Paddock alternates the story between her three lead protagonists. There is Leigh, the less privileged of the group, whose drunk and promiscuous mother is a constant source of embarrassment. Leigh first finds work in a local dry cleaners and then in an upscale food market. She marries a local musician, more out of location and convenience then actual desire. In a final emotional scene she finally succeeds in standing up for herself and makes plans to move on with her life.

Both Sarah and Chandler go off to college and then New York. Sarah, the most privileged of the group, aims to be an actress even though her acting coach informs her to stick with tennis. Supported by her rich although distant and much married father, she develops a socially acceptable cocaine habit and begins to become enraptured by her inner turmoil.

Sarah relies heavily on best friend Chandler, was also moves to New York in pursuit of a law degree. She becomes briefly engaged to a man she knows she cannot marry, and then involved with one of her bosses’ whose job she eventually assumes. Quite suddenly she must endure the death of her financially over-burdened father, an event that throws her into a depression she cannot shake until she meets the one man who helps regain control again.

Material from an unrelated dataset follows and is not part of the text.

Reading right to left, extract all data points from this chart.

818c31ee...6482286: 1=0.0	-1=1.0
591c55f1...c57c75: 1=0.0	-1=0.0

Paddock bounces between the different characters with great ease, allowing each to develop on their own terms and in relation to each other. Their relationships with the various individuals in their lives begin to parallel each other, as each woman strives to balance their angst-filled relationships with ones filled with happiness and a sense of calm. Eventually they come to discover that true strength comes from within, and each sets about exploring and accepting the forces that shape their lives with a renewed sense of vigor and spirit.

Much of the story is culled from Paddock’s own life, from the town in which the girls grow up (Fort Smith) to the father who commits suicide to the marriage in Sewanee, Tennessee. Given that Paddock relied so much on her personal life experiences, it is difficult to criticize the shortcomings of the story without sounding as if the criticism is really aimed at Paddock herself. But suffice it to say, A Secret Word lacks boldness and ingenuity in terms of plot and characters. There is not much new to be had in the story and the characters have a “been there, done that” sheen not easily rubbed away.

In her favor, Paddock does have an interesting and invigorating narrative style that makes the book a most pleasant read. She has a fresh voice that is welcoming, and it pulls the reader into the various plot twists and character eccentricities.